**Descrizione esercizio**. Prosegui il testo sulle nuove regole di accesso al sentiero Yoshida del Monte Fuji, riprendendo subito dopo la sua ultima frase.

**Testo in esame**.
Le nuove misure riguarderanno il cosiddetto sentiero Yoshida, che è il più popolare e il più attrezzato per raggiungere la cima del Monte Fuji e parte dalla quinta stazione della linea di bus Fuji-Subaru, a un’altitudine di circa 2.300 metri. In base all’ordinanza, dal prossimo primo luglio per accedere al sentiero bisognerà pagare un biglietto da 2mila yen (poco più di 12 euro) a testa, oltre ai mille di contributo volontario richiesti dal Fondo per la conservazione del Monte Fuji per tenere pulita la montagna. Alla quinta stazione verrà installata una barriera che resterà chiusa dalle 16 alle 3 del mattino del giorno seguente e servirà sia per riscuotere il pagamento sia per limitare il numero di visitatori.

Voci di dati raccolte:

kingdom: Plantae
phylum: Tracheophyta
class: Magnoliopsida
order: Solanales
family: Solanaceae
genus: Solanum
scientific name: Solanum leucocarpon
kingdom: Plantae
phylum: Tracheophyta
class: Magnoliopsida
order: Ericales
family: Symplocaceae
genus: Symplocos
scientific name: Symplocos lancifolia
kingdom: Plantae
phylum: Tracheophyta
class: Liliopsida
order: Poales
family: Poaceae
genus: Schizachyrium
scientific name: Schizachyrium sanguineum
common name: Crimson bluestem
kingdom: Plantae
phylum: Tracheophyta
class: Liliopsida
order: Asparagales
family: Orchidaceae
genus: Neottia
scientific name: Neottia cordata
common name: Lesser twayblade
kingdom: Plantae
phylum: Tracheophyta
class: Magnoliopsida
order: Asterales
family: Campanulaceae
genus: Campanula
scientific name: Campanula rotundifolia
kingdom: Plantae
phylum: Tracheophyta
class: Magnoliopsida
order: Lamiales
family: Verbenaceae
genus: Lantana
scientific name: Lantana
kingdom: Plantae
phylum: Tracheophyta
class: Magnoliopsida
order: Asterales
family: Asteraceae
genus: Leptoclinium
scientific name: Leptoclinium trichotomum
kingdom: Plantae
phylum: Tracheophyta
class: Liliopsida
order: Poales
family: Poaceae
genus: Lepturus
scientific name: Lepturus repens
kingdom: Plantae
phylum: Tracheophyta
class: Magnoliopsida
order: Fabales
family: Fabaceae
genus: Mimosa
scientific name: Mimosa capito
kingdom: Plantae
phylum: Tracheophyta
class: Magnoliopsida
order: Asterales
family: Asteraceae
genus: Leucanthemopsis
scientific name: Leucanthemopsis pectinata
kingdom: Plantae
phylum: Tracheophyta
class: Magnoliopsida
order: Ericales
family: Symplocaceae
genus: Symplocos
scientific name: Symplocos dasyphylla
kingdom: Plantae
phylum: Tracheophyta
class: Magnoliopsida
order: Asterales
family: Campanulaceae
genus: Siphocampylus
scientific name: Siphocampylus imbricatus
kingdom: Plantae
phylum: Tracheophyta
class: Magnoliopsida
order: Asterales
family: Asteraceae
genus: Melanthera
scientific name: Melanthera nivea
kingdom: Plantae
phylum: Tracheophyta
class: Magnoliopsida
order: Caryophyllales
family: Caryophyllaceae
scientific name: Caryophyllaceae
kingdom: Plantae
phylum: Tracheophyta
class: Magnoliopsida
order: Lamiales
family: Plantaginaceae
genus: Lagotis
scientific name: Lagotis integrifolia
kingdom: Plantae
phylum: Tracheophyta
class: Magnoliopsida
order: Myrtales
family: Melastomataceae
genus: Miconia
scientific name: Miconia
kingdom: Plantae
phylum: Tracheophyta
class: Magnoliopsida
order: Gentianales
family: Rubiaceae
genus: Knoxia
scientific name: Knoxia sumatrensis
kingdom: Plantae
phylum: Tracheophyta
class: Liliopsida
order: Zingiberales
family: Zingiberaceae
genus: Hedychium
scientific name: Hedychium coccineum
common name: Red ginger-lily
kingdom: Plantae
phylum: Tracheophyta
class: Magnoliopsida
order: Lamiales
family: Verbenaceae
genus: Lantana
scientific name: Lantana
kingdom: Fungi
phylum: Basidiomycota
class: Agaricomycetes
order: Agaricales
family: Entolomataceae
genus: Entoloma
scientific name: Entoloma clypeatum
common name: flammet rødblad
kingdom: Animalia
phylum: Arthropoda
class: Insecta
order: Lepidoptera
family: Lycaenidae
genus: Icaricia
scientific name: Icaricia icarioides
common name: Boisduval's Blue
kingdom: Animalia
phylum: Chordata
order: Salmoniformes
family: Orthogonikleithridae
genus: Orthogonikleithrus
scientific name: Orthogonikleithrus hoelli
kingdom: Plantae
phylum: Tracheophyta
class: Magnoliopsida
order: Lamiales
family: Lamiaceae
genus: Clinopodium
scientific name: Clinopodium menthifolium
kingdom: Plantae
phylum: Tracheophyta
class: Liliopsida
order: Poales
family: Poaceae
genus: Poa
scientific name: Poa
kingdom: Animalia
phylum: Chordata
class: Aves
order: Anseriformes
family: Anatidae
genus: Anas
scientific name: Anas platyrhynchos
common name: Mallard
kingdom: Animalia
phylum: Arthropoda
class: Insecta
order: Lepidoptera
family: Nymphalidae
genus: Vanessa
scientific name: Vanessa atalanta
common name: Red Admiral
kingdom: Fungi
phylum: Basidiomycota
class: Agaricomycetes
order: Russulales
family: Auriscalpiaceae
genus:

**Risultato esercizio**.
Un tetto massimo di 4mila escursionisti al giorno in realtà esisteva già. Al momento però sui sentieri non esistono cancelli, e nella pratica era complicato tenere sotto controllo chi entrava e chi usciva. L’amministrazione locale ha chiarito che superati i 4mila accessi al giorno nessuno potrà più entrare fino al giorno successivo, con l’eccezione di chi avesse una prenotazione per dormire in uno degli alloggi lungo il sentiero. Le misure non riguardano gli altri tre sentieri per accedere al Monte, quelli di Subashiri, Gotemba e Fujinomiya, che si trovano nella provincia di Shizuoka, e su cui quindi la provincia di Yamanashi non ha giurisdizione.

Un gruppo di visitatori durante la salita sul Monte Fuji prima dell'alba, il 27 agosto del 2019

Un gruppo di visitatori durante l’ascesa sul Monte Fuji prima dell’alba, il 27 agosto del 2019 (AP Photo/ Jae C. Hong)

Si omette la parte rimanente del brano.